- Insurance Premium Tax has doubled over the last 18 months
- Three consecutive rises have brought the rate to 10 per cent
- TaxPayers' Alliance calls on Chancellor to reject another hike at next week's Budget - and instead cut it to give taxpayers a break
In the light of recent reports that businesses and consumers may be hit with yet another rise in Insurance Premium Tax (IPT) at next week's Budget, the TaxPayers' Alliance is calling on the Chancellor to reject this tax hike. He should cut it instead, so the news that the Chancellor has ordered an urgent review into the policy is heartening.
The Government has been stealthily increasing the rate of Insurance Premium Tax, which has doubled in the last 18 months.
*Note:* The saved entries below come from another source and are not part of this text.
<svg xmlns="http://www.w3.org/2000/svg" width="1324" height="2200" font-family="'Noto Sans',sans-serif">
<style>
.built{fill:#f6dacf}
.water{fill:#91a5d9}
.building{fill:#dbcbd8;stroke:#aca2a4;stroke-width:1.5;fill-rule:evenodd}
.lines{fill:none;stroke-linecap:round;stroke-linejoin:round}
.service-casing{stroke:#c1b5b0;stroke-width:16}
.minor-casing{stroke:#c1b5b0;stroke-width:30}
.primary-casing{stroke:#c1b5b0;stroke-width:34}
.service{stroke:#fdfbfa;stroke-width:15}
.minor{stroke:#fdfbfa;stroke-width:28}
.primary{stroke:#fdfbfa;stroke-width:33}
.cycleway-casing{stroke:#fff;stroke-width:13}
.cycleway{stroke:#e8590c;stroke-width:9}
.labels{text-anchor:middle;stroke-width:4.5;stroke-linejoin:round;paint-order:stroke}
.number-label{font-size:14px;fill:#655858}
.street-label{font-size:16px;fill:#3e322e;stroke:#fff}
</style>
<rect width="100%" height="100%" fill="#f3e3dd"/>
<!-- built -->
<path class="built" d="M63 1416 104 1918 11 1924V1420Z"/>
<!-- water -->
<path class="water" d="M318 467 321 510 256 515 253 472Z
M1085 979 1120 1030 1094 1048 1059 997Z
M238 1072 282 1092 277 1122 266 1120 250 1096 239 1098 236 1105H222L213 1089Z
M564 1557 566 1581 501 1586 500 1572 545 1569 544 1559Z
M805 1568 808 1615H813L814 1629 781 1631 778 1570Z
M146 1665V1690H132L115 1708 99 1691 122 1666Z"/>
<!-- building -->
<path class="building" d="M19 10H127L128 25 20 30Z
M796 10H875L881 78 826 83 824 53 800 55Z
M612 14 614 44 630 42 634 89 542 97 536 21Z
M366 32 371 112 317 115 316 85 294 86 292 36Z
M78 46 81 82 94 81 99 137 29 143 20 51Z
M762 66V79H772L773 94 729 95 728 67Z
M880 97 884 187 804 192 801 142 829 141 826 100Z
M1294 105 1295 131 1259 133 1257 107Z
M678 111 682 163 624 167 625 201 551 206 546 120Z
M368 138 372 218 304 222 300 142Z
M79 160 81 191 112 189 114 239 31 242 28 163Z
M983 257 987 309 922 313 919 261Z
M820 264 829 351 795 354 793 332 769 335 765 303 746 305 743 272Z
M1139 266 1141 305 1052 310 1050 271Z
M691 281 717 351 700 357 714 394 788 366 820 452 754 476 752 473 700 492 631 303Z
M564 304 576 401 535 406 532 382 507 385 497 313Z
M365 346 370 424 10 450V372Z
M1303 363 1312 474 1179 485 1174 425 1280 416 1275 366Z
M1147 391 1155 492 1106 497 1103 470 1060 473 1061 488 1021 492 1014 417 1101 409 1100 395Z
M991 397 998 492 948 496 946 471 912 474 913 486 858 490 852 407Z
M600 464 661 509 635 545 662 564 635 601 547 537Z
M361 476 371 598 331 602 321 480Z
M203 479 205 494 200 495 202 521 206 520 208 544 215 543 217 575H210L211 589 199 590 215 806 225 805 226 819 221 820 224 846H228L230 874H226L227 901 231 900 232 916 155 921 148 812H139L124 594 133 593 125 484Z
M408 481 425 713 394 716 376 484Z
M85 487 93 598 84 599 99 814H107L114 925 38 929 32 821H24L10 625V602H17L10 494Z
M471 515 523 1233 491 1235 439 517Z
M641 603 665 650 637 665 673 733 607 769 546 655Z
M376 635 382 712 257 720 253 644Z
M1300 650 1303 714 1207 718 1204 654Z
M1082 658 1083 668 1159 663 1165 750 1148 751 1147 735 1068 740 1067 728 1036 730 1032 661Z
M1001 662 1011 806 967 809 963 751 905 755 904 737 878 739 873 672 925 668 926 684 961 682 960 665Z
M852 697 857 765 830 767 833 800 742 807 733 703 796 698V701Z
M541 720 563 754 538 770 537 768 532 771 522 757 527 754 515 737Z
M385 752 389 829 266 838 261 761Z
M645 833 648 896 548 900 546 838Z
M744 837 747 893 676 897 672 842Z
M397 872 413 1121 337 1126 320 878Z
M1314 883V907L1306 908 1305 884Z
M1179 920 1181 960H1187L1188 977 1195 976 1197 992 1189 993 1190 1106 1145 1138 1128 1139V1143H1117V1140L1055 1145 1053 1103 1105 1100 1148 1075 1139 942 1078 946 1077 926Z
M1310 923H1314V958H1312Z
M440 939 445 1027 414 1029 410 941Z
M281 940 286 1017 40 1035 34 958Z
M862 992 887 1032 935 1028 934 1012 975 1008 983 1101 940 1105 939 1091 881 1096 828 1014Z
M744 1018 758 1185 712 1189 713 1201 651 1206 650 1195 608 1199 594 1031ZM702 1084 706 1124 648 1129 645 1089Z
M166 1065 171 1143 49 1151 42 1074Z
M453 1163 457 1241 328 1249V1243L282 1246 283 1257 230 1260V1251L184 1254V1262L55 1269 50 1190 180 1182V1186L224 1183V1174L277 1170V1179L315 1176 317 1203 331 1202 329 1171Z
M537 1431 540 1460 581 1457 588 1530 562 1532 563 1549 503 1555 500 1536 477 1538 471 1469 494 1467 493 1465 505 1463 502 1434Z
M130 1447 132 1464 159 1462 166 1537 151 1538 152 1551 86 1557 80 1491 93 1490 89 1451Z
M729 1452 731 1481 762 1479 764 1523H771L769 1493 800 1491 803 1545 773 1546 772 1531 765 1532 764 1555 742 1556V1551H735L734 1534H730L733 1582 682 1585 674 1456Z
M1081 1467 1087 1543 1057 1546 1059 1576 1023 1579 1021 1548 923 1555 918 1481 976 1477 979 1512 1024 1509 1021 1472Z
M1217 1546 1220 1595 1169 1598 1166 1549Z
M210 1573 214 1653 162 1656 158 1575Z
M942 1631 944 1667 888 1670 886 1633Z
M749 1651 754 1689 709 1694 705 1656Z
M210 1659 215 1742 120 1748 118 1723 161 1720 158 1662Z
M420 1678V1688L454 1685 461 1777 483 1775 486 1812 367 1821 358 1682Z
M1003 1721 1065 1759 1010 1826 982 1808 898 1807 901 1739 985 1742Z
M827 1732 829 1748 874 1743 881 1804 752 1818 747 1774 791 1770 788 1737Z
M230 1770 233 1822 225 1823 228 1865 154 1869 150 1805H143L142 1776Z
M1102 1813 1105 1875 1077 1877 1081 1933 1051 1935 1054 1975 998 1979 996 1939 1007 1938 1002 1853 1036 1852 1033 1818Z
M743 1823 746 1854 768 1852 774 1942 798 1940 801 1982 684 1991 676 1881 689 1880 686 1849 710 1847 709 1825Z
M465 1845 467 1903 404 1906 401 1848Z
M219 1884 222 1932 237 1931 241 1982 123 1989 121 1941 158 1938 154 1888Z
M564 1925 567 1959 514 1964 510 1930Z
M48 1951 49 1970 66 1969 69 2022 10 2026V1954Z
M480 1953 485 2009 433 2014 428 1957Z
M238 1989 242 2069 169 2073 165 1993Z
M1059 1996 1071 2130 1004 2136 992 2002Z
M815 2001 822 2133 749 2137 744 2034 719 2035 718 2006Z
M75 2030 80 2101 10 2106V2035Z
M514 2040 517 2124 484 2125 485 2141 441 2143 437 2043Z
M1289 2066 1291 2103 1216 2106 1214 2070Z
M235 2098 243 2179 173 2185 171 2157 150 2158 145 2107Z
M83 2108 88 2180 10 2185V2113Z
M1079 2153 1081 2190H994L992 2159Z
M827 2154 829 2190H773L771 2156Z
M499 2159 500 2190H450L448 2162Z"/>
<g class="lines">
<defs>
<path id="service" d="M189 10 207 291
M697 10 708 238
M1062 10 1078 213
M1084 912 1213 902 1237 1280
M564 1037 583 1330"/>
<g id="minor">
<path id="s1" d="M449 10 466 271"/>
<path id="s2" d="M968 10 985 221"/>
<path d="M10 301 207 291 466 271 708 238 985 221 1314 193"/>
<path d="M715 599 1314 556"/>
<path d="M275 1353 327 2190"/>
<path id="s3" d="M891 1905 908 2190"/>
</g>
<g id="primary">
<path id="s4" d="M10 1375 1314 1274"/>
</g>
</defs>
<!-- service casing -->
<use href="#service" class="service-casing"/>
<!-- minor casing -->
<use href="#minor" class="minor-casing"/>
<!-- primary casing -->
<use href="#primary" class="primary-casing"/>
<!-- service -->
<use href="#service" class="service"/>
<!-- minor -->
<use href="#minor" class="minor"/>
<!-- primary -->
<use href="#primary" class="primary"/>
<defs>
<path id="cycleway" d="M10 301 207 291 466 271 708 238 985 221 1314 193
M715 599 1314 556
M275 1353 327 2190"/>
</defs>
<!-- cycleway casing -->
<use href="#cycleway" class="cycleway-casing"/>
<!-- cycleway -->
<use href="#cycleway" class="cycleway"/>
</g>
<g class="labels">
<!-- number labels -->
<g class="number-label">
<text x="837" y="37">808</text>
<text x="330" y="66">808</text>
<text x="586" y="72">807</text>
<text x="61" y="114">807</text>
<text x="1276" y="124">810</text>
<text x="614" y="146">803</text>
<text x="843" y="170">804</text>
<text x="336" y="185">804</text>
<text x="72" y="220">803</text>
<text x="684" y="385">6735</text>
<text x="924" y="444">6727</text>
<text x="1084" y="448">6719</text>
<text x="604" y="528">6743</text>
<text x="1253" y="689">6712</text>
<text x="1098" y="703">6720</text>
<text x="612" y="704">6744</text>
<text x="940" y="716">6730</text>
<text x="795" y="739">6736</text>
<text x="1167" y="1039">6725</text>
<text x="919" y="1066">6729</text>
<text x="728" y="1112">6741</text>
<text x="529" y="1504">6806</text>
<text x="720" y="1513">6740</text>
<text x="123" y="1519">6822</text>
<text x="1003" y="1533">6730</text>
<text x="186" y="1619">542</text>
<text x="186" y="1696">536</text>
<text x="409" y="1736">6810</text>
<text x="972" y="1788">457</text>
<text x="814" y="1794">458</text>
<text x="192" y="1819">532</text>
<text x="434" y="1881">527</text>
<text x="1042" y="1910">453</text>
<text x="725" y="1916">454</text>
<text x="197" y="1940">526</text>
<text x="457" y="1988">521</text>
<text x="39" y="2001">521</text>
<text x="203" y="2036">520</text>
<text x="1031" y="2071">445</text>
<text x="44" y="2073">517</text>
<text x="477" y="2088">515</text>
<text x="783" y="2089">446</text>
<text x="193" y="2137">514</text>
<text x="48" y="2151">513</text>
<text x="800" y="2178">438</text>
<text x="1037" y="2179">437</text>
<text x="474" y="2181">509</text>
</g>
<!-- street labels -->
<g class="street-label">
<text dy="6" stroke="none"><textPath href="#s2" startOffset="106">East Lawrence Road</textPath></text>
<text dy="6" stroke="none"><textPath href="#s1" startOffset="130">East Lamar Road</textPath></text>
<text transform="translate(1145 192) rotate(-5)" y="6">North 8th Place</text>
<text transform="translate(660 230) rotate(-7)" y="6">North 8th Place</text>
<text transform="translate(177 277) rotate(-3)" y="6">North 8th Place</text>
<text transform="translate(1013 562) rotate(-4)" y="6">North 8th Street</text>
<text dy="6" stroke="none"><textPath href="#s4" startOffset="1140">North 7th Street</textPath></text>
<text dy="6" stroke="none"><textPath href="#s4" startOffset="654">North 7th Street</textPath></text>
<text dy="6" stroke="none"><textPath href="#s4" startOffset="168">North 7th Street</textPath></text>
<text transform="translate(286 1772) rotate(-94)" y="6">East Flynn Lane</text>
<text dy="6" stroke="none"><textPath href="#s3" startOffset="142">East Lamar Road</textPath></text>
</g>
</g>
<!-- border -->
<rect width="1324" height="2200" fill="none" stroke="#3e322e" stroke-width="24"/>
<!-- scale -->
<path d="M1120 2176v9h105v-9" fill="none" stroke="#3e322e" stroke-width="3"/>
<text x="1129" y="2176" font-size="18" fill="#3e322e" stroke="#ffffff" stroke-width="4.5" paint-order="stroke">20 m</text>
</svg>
And at the last Autumn Statement, the Chancellor justified his hike by saying it is half the rate of VAT (20 per cent). As the Institute of Fiscal Studies argued at the time, this is a false equivalence - and if we wanted IPT equivalent to VAT, it should actually be cut to "much less" than its current rate of 10 per cent.
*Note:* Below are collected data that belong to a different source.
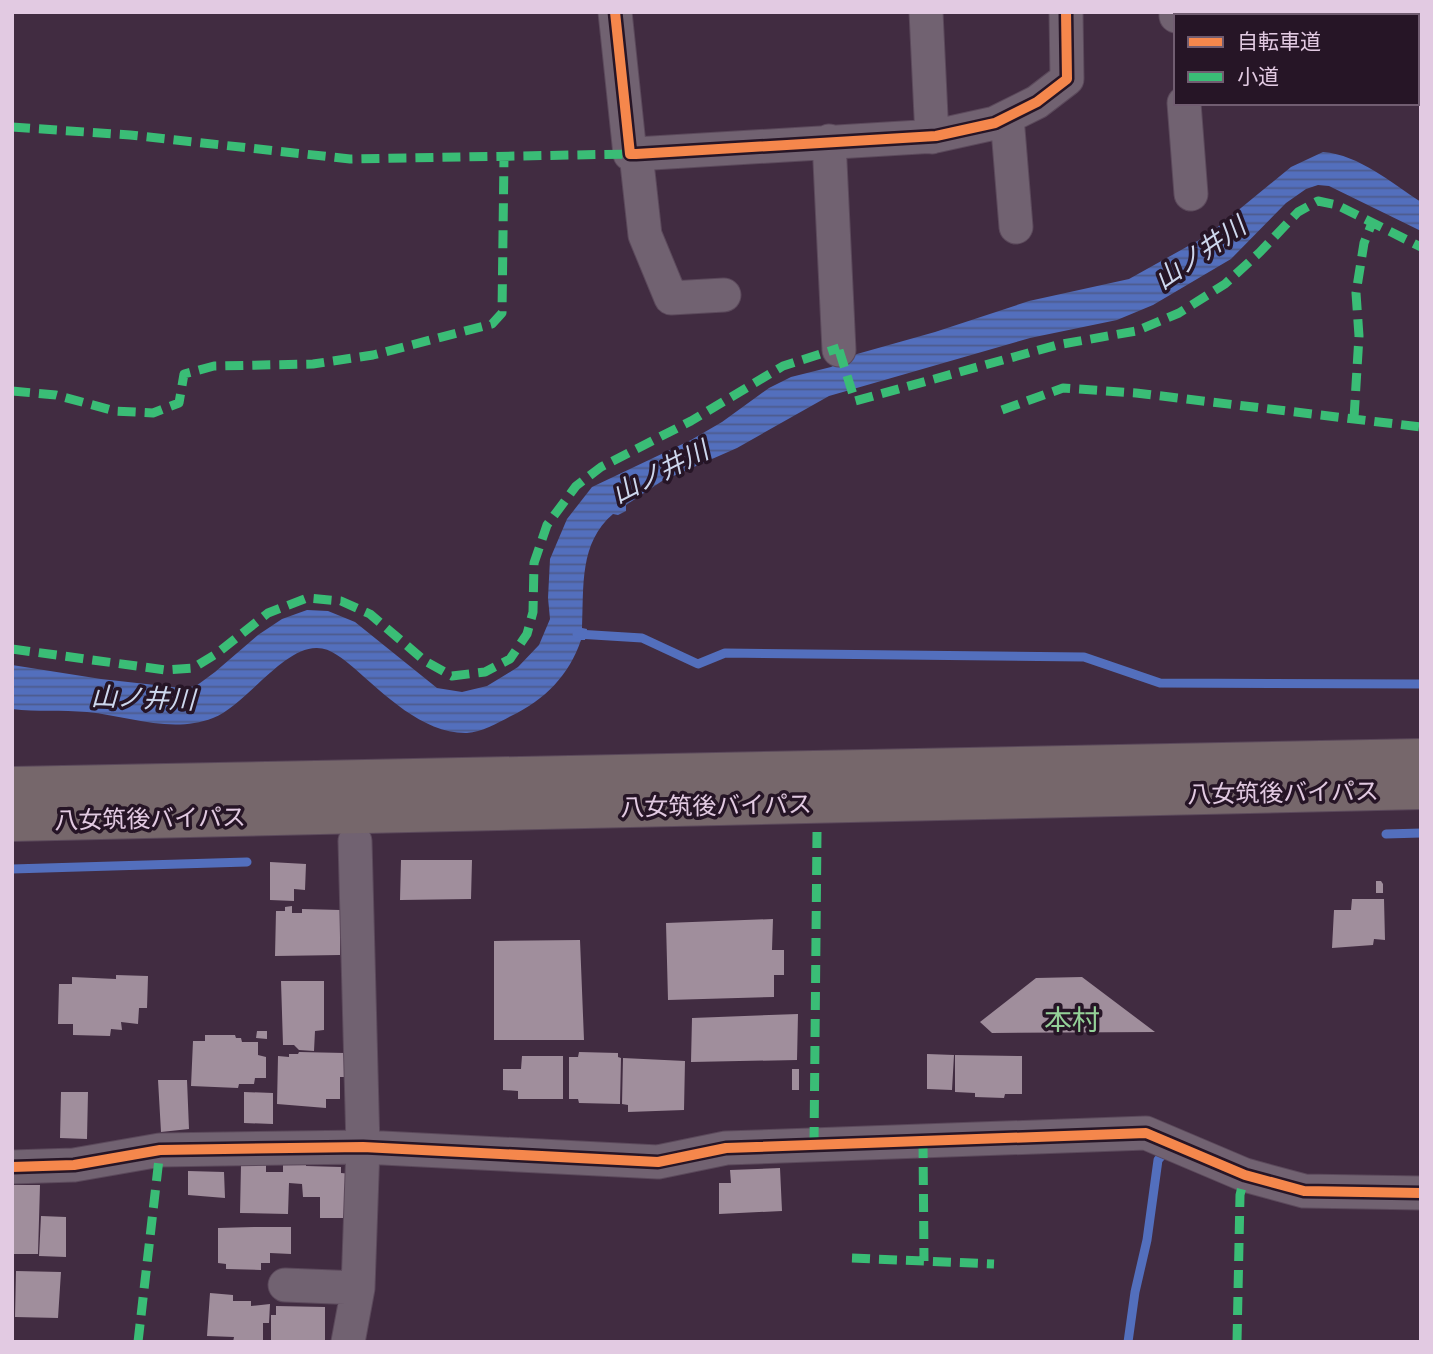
<svg xmlns="http://www.w3.org/2000/svg" width="1433" height="1354" viewBox="0 0 1433 1354" font-family="'Source Sans 3','Noto Sans JP',sans-serif">
<style>
.water{fill:url(#water-rules)}
.lines{fill:none;stroke-linecap:round;stroke-linejoin:round}
.stream{stroke:#536fbd;stroke-width:9}
.building{fill:#a08e9c}
.minor-casing{stroke:#5b495b;stroke-width:35}
.highway-casing{stroke:#5b495b;stroke-width:40}
.minor{stroke:#716271;stroke-width:33}
.highway{stroke:#76676b;stroke-width:38}
.quiet{stroke:#3abd76;stroke-width:9;stroke-dasharray:18 9;stroke-linecap:butt}
.cycleway-casing{stroke:#261526;stroke-width:15}
.cycleway{stroke:#f5874c;stroke-width:10}
.labels{text-anchor:middle;stroke-width:7;stroke-linejoin:round;paint-order:stroke}
.street-label{font-size:24px;fill:#e2cae2;stroke:#261526}
.water-label{font-size:26px;font-style:italic;fill:#cdd7ed;stroke:#261526}
.quarter-label{font-size:28px;fill:#94d198;stroke:#261526}
</style>
<defs>
<pattern id="water-rules" width="6" height="5" patternUnits="userSpaceOnUse" patternTransform="scale(1.75)"><rect width="6" height="5" fill="#536fbd"/><path d="M0 2.5h6" fill="none" stroke="#4d5b8d"/></pattern>
</defs>
<rect width="100%" height="100%" fill="#412c41"/>
<path class="water" d="M 1323,152 C 1360,155 1391,183 1421,202 L 1421,231 L 1329,186 L 1318,185 L 1306,189 L 1286,203 L 1231,259 L 1153,305 L 1117,320 L 1030,338 L 829,396 L 737,448 L 662,481 L 626,505 L 626,511 L 618,515 L 613,514 C 579,543 584,586 582,628 L 587,629 L 585,640 L 581,640 C 569,675 545,700 511,716 C 498,723 482,732 467,733 C 423,734 384,694 354,668 C 343,659 331,648 317,648 C 283,647 246,705 213,718 C 171,734 129,716 87,712 C 62,710 37,712 12,709 L 12,665 L 101,679 L 182,688 L 196,686 L 215,672 L 258,635 L 282,619 L 307,610 L 328,611 L 355,622 L 437,688 L 462,692 L 487,686 L 518,667 L 539,645 L 550,619 L 548,598 L 550,559 L 567,519 L 592,487 L 691,440 L 722,422 L 769,388 L 791,377 L 831,367 L 857,354 L 935,332 L 1029,301 L 1129,279 L 1208,235 L 1291,167 Z"/>
<g class="lines">
<path class="stream" d="M 577,634 L 642,638 L 698,664 L 725,653 L 1084,657 L 1160,683 L 1421,684
M 1386,834 L 1421,833
M 12,869 L 247,862
M 1128,1342 L 1135,1292 L 1147,1240 L 1158,1160 L 1164,1153"/>
</g>
<path class="building" d="M 401,860 L 472,860 L 471,899 L 400,900 Z
M 270,862 L 306,864 L 305,890 L 294,889 L 294,901 L 270,900 Z
M 1376,881 L 1381,881 L 1383,884 L 1383,893 L 1376,893 Z
M 1352,899 L 1384,899 L 1385,940 L 1374,939 L 1373,945 L 1332,948 L 1334,910 L 1351,910 Z
M 292,906 L 292,913 L 302,913 L 302,909 L 340,910 L 340,955 L 275,956 L 276,911 L 285,911 L 285,907 Z
M 773,919 L 772,950 L 784,950 L 784,975 L 774,975 L 774,997 L 668,1000 L 666,923 Z
M 580,940 L 584,1040 L 494,1040 L 494,941 Z
M 116,975 L 148,976 L 147,1008 L 139,1008 L 138,1024 L 121,1022 L 122,1030 L 111,1029 L 110,1036 L 73,1035 L 73,1024 L 58,1024 L 59,984 L 72,984 L 72,977 L 116,979 Z
M 1082,977 L 1155,1032 L 992,1033 L 980,1022 L 1036,978 Z
M 281,981 L 324,981 L 324,1030 L 315,1031 L 314,1051 L 299,1050 L 294,1045 L 283,1045 Z
M 798,1014 L 797,1060 L 691,1062 L 692,1018 Z
M 257,1031 L 267,1031 L 267,1039 L 256,1038 Z
M 205,1035 L 235,1035 L 236,1038 L 241,1038 L 242,1042 L 258,1042 L 258,1055 L 266,1057 L 266,1078 L 255,1078 L 254,1084 L 239,1084 L 238,1088 L 191,1086 L 193,1041 L 205,1041 Z
M 299,1052 L 345,1053 L 344,1077 L 340,1077 L 340,1099 L 326,1099 L 326,1108 L 277,1104 L 278,1056 L 289,1057 L 289,1054 L 298,1054 Z
M 579,1052 L 618,1053 L 618,1057 L 621,1058 L 620,1104 L 579,1103 L 578,1099 L 569,1099 L 569,1057 L 578,1057 Z
M 927,1054 L 954,1055 L 952,1090 L 927,1089 Z
M 955,1055 L 1022,1056 L 1022,1094 L 1005,1094 L 1004,1098 L 975,1097 L 975,1093 L 955,1092 Z
M 522,1056 L 563,1056 L 563,1099 L 518,1099 L 518,1091 L 503,1090 L 503,1069 L 521,1069 Z
M 623,1058 L 685,1061 L 684,1110 L 628,1112 L 628,1105 L 622,1104 Z
M 792,1069 L 799,1069 L 799,1090 L 792,1090 Z
M 158,1080 L 187,1080 L 189,1129 L 161,1132 Z
M 61,1092 L 88,1092 L 87,1139 L 60,1138 Z
M 244,1092 L 273,1093 L 273,1124 L 244,1123 Z
M 294,1161 L 306,1162 L 306,1166 L 341,1167 L 341,1173 L 353,1174 L 348,1218 L 320,1218 L 320,1197 L 303,1197 L 302,1184 L 289,1183 L 288,1214 L 240,1213 L 241,1165 L 266,1165 L 266,1172 L 283,1172 L 283,1165 L 294,1165 Z
M 780,1168 L 782,1211 L 719,1214 L 719,1183 L 731,1183 L 730,1170 Z
M 188,1171 L 224,1172 L 225,1198 L 188,1195 Z
M 12,1185 L 40,1185 L 38,1254 L 12,1254 Z
M 41,1216 L 66,1217 L 66,1257 L 39,1256 Z
M 254,1227 L 291,1227 L 291,1254 L 270,1253 L 270,1263 L 261,1263 L 261,1270 L 226,1269 L 226,1264 L 218,1263 L 218,1228 Z
M 16,1271 L 61,1272 L 58,1318 L 15,1317 Z
M 210,1293 L 233,1295 L 233,1301 L 251,1301 L 251,1306 L 270,1304 L 269,1323 L 263,1323 L 263,1342 L 233,1342 L 234,1337 L 207,1336 Z
M 276,1306 L 325,1307 L 325,1342 L 271,1340 L 271,1315 L 276,1315 Z"/>
<g class="lines">
<g class="minor-casing">
<path id="minor" d="M 615,12 L 630,154 L 636,154 L 936,136 L 995,123 L 1037,102 L 1067,79 L 1066,12
M 926,12 L 932,137
M 1176,12 L 1176,16
M 1336,16 L 1374,12
M 1184,103 L 1191,194
M 1007,117 L 1016,227
M 829,141 L 839,350
M 636,154 L 645,235 L 671,298 L 724,295
M 12,1167 L 74,1165 L 160,1150 L 363,1147 L 658,1162 L 726,1148 L 1146,1133 L 1245,1175 L 1304,1191 L 1421,1193
M 285,1285 L 358,1288
M 348,1342 L 358,1288 L 363,1147 L 355,841"/>
</g>
<g class="highway-casing">
<path id="highway" d="M 12,786 L 1421,758
M 12,822 L 1421,790"/>
</g>
<use href="#minor" class="minor"/>
<use href="#highway" class="highway"/>
<path class="quiet" d="M 12,127 L 130,135 L 350,159 L 630,154
M 839,350 L 855,401 L 1057,345 L 1136,331 L 1179,313 L 1225,284 L 1259,253 L 1298,212 L 1318,201 L 1337,205 L 1421,247
M 12,391 L 56,395 L 115,411 L 153,413 L 179,403 L 184,374 L 214,366 L 313,364 L 373,355 L 492,324 L 502,313 L 504,157
M 1002,410 L 1063,388 L 1136,393 L 1421,427
M 1354,418 L 1359,336 L 1356,293 L 1364,243 L 1372,223
M 12,649 L 166,670 L 193,668 L 216,654 L 268,613 L 307,598 L 341,601 L 370,614 L 425,661 L 452,676 L 485,672 L 510,659 L 527,634 L 533,612 L 534,563 L 547,525 L 576,486 L 601,467 L 691,421 L 783,366 L 839,348
M 923,1140 L 924,1261
M 814,1145 L 817,832
M 852,1258 L 994,1264
M 138,1342 L 160,1150
M 1237,1342 L 1240,1195 L 1245,1175"/>
<g class="cycleway-casing">
<path id="cycleway" d="M 615,12 L 630,154 L 636,154 L 936,136 L 995,123 L 1037,102 L 1067,79 L 1066,12
M 12,1167 L 74,1165 L 160,1150 L 363,1147 L 658,1162 L 726,1148 L 1146,1133 L 1245,1175 L 1304,1191 L 1421,1193"/>
</g>
<use href="#cycleway" class="cycleway"/>
</g>
<g class="labels">
<g class="street-label">
<text transform="translate(1283 793) rotate(-1)" y="8">八女筑後バイパス</text>
<text transform="translate(716 806) rotate(-1)" y="8">八女筑後バイパス</text>
<text transform="translate(150 819) rotate(-1)" y="8">八女筑後バイパス</text>
</g>
<g class="water-label">
<text transform="translate(1200 253) rotate(-35)" y="9">山ノ井川</text>
<text transform="translate(660 472) rotate(-27)" y="9">山ノ井川</text>
<text transform="translate(143 698) rotate(2)" y="9">山ノ井川</text>
</g>
<g class="quarter-label">
<text x="1072" y="1030">本村</text>
</g>
</g>
<rect width="1433" height="1354" fill="none" stroke="#e2cae2" stroke-width="28"/>
<rect x="1174" y="14" width="245" height="91" fill="#261526" stroke="#715d71" stroke-width="2"/>
<rect x="1188" y="37" width="35" height="10" fill="#f5874c" stroke="#715d71" stroke-width="2"/>
<text x="1237" y="49" font-size="21" fill="#e2cae2">自転車道</text>
<rect x="1188" y="72" width="35" height="10" fill="#3abd76" stroke="#715d71" stroke-width="2"/>
<text x="1237" y="84" font-size="21" fill="#e2cae2">小道</text>
</svg>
Given that consumers and businesses will already pay a staggering £11.6 billion extra in IPT during this Parliament, any further increases would be an extraordinary raid on taxpayers' pockets.
Groups such as homeowners, young drivers and holiday-makers will suffer with increases in IPT. Indeed, the TaxPayers' Alliance has previously drawn attention to this tax as part of its Holiday Tax campaign.
John O'Connell, Chief Executive of the TaxPayers' Alliance, said: "This arbitrarily high tax is simply a revenue-generating tool for the Treasury at the expense of businesses, consumers and taxpayers. The Chancellor has hinted at bringing it up to the same level as VAT, but that would be treading a dangerous path towards even more misery for low income groups like young drivers using their cars to get to work. The Government should call off future increases and cut it instead."